• 待办任务
1: 判断下列陈述是否与引用文本相符，每项回答“是”或“否”，并原样引出文中起决定作用的文字：(a) 镀铬处理使螺栓的疲劳强度高于基材；(b) 镀铬后滚压处理能够改善镀层的致密性；(c) 螺栓的疲劳试验采用步进法进行。
2: 把引用文本中的这句话译成英语：“采用镀铬后滚压处理方式能够改善镀层的致密性,但容易出现表面微裂纹。”
3: 输出引用文本中的一段，从含有“目的研究不同表面处理的35C”的文字开始，到“A高强钢螺栓的微动疲劳强度。”为止，一字不改。

镀铬和滚压处理对35Cr2Ni4MoA钢微动疲劳性能的影响

杨廷勇¹, 邓文¹, 张超¹, 钟翔福¹, 兰智云²

作者信息 +

Effect of Chrome Plating and Rolling Treatment on Micro Fatigue Performance of 35Cr2Ni4MoA Steel

YANG Tingyong¹, DENG Wen¹, ZHANG Chao¹, ZHONG Xiangfu¹, LAN Zhiyun²

Author information +

文章历史 +

摘要

目的研究不同表面处理的35Cr2Ni4MoA高强钢螺栓在模拟服役工况下的微动疲劳性能。方法采用扫描电子显微镜（SEM）、轮廓仪、显微硬度计、金相显微镜等测试手段分析不同表面处理方式对35Cr2Ni4MoA高强钢螺栓表面完整性的影响,运用步进法对螺栓进行疲劳试验,得到疲劳强度,最后探讨表面完整性与疲劳性能之间的内在联系。结果采用镀铬、滚压或镀铬后滚压复合处理均能够改善35Cr2Ni4MoA高强钢螺栓的表面形貌,降低其表面粗糙度,提高其近表层硬度,其中采用滚压或镀铬处理后其表面粗糙度Ra、R_z相较于基材分别降低了87.56%、82.53%,56.70%、62.77%。采用镀铬后滚压处理方式能够改善镀层的致密性,但容易出现表面微裂纹。采用滚压及镀铬后滚压复合处理能够提高35Cr2Ni4MoA高强钢螺栓的疲劳强度,相较于基材分别提高了14.2%、7.2%,采用镀铬处理则会降低疲劳强度,相较于基材降低了3.9%。结论疲劳失效形式表现为微动疲劳,通过滚压、镀铬及滚压复合处理给试样带来的粗糙度降低、硬度增大等有利因素,能够有效抑制35Cr2Ni4MoA高强钢螺栓微动疲劳源的萌生和扩展,提高微动疲劳强度抗力;经镀铬处理后,镀层的致密性较差,且出现了微裂纹,这些是影响微动疲劳抗力的不利因素,有利因素与不利因素共同决定了35Cr2Ni4MoA高强钢螺栓的微动疲劳强度。

• 存储记录
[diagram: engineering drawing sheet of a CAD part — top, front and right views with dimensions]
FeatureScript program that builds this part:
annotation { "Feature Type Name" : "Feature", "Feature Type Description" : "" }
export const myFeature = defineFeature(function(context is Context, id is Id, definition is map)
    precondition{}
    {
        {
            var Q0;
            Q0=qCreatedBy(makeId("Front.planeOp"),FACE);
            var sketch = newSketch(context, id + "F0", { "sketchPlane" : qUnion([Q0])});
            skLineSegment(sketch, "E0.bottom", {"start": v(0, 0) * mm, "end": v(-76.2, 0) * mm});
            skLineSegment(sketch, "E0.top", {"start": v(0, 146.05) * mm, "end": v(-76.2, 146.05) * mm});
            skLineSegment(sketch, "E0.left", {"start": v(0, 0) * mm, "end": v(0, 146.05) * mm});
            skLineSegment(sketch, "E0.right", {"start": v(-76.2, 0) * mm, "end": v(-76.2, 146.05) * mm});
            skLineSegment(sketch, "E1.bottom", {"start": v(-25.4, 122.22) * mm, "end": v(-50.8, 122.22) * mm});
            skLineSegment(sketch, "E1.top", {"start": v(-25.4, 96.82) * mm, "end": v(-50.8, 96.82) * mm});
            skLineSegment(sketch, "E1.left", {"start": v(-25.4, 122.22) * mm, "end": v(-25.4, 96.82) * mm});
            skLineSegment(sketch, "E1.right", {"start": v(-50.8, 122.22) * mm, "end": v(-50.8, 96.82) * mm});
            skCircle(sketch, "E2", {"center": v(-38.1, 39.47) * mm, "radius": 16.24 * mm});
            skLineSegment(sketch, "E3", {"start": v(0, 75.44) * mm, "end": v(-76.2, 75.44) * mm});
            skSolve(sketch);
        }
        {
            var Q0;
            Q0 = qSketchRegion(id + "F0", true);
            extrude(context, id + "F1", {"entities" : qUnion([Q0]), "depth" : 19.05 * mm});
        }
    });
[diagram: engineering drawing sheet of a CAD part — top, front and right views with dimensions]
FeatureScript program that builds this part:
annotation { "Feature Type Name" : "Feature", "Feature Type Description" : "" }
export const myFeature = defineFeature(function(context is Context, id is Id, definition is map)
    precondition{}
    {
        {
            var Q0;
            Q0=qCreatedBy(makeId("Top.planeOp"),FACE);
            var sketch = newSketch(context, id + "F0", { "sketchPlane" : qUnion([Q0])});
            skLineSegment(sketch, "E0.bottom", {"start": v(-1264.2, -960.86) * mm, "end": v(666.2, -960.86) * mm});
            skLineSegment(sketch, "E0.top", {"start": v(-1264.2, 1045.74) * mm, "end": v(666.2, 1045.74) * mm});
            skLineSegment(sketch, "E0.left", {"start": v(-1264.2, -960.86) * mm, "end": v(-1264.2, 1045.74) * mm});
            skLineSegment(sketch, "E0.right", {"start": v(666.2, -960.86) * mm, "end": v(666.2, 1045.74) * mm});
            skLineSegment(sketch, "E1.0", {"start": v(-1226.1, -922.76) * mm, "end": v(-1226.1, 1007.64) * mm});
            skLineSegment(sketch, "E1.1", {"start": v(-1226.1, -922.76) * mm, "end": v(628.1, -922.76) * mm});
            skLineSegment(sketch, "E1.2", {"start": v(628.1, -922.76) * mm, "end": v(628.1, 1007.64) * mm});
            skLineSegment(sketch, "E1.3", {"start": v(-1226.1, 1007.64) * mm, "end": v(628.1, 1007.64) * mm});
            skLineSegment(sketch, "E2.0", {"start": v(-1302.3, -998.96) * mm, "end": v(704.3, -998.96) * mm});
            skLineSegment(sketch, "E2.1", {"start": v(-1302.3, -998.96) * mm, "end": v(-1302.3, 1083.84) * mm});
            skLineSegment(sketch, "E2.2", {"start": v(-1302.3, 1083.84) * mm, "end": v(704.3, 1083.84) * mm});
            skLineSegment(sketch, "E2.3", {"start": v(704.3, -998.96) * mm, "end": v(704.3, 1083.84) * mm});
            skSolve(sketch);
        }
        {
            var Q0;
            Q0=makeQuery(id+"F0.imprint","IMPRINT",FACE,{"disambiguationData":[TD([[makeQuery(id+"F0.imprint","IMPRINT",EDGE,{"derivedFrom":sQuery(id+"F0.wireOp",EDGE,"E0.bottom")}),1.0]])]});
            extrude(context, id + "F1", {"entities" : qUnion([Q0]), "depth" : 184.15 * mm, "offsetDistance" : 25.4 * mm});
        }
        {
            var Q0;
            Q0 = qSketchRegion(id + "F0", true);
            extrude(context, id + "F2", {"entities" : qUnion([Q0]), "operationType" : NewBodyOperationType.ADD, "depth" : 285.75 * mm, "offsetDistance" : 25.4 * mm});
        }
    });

• 完整答案
1:
(a) 否。“采用镀铬处理则会降低疲劳强度,相较于基材降低了3.9%”
(b) 是。“采用镀铬后滚压处理方式能够改善镀层的致密性”
(c) 是。“运用步进法对螺栓进行疲劳试验”

2: Chrome plating followed by rolling can improve the density of the coating, but surface microcracks are prone to appear.

3:
目的研究不同表面处理的35Cr2Ni4MoA高强钢螺栓在模拟服役工况下的微动疲劳性能。方法采用扫描电子显微镜（SEM）、轮廓仪、显微硬度计、金相显微镜等测试手段分析不同表面处理方式对35Cr2Ni4MoA高强钢螺栓表面完整性的影响,运用步进法对螺栓进行疲劳试验,得到疲劳强度,最后探讨表面完整性与疲劳性能之间的内在联系。结果采用镀铬、滚压或镀铬后滚压复合处理均能够改善35Cr2Ni4MoA高强钢螺栓的表面形貌,降低其表面粗糙度,提高其近表层硬度,其中采用滚压或镀铬处理后其表面粗糙度Ra、R_z相较于基材分别降低了87.56%、82.53%,56.70%、62.77%。采用镀铬后滚压处理方式能够改善镀层的致密性,但容易出现表面微裂纹。采用滚压及镀铬后滚压复合处理能够提高35Cr2Ni4MoA高强钢螺栓的疲劳强度,相较于基材分别提高了14.2%、7.2%,采用镀铬处理则会降低疲劳强度,相较于基材降低了3.9%。结论疲劳失效形式表现为微动疲劳,通过滚压、镀铬及滚压复合处理给试样带来的粗糙度降低、硬度增大等有利因素,能够有效抑制35Cr2Ni4MoA高强钢螺栓微动疲劳源的萌生和扩展,提高微动疲劳强度抗力;经镀铬处理后,镀层的致密性较差,且出现了微裂纹,这些是影响微动疲劳抗力的不利因素,有利因素与不利因素共同决定了35Cr2Ni4MoA高强钢螺栓的微动疲劳强度。